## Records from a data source
'''
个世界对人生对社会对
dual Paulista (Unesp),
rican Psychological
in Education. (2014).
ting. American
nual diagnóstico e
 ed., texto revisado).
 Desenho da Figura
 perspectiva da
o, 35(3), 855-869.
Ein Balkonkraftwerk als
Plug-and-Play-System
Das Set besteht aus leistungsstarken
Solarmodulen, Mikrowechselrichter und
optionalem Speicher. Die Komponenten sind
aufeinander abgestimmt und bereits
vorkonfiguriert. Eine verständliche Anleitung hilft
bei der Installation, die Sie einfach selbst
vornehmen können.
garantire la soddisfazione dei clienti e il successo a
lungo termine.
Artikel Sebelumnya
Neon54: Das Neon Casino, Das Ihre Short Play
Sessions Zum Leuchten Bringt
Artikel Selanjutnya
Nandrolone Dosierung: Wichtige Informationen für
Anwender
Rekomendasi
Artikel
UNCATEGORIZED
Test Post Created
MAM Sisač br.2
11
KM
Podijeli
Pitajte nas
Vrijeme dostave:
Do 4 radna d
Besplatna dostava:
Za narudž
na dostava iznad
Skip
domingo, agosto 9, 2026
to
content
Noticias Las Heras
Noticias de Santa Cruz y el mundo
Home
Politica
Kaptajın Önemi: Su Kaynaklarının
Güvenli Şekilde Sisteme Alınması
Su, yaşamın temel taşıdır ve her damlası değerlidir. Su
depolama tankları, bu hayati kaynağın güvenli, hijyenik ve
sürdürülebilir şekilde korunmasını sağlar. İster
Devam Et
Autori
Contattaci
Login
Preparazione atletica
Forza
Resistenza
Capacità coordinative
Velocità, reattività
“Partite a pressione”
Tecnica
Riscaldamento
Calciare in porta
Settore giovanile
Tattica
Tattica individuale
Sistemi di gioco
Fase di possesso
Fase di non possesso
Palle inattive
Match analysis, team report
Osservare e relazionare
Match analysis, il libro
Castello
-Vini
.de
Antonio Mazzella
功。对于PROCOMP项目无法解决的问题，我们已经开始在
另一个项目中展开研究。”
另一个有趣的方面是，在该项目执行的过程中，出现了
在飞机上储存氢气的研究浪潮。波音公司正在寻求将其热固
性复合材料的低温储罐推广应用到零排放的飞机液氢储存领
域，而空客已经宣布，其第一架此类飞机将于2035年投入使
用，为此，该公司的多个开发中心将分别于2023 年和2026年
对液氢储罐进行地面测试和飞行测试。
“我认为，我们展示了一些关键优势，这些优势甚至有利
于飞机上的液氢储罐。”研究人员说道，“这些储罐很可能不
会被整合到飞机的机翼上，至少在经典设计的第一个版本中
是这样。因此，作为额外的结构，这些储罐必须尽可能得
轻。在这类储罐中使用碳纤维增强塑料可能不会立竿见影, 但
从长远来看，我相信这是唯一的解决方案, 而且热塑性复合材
'''
## WHAT IS BEING ASKED
Every line of the data above that includes "Noticias" should be listed.

## THE COMPLETED TASK
Noticias Las Heras
Noticias de Santa Cruz y el mundo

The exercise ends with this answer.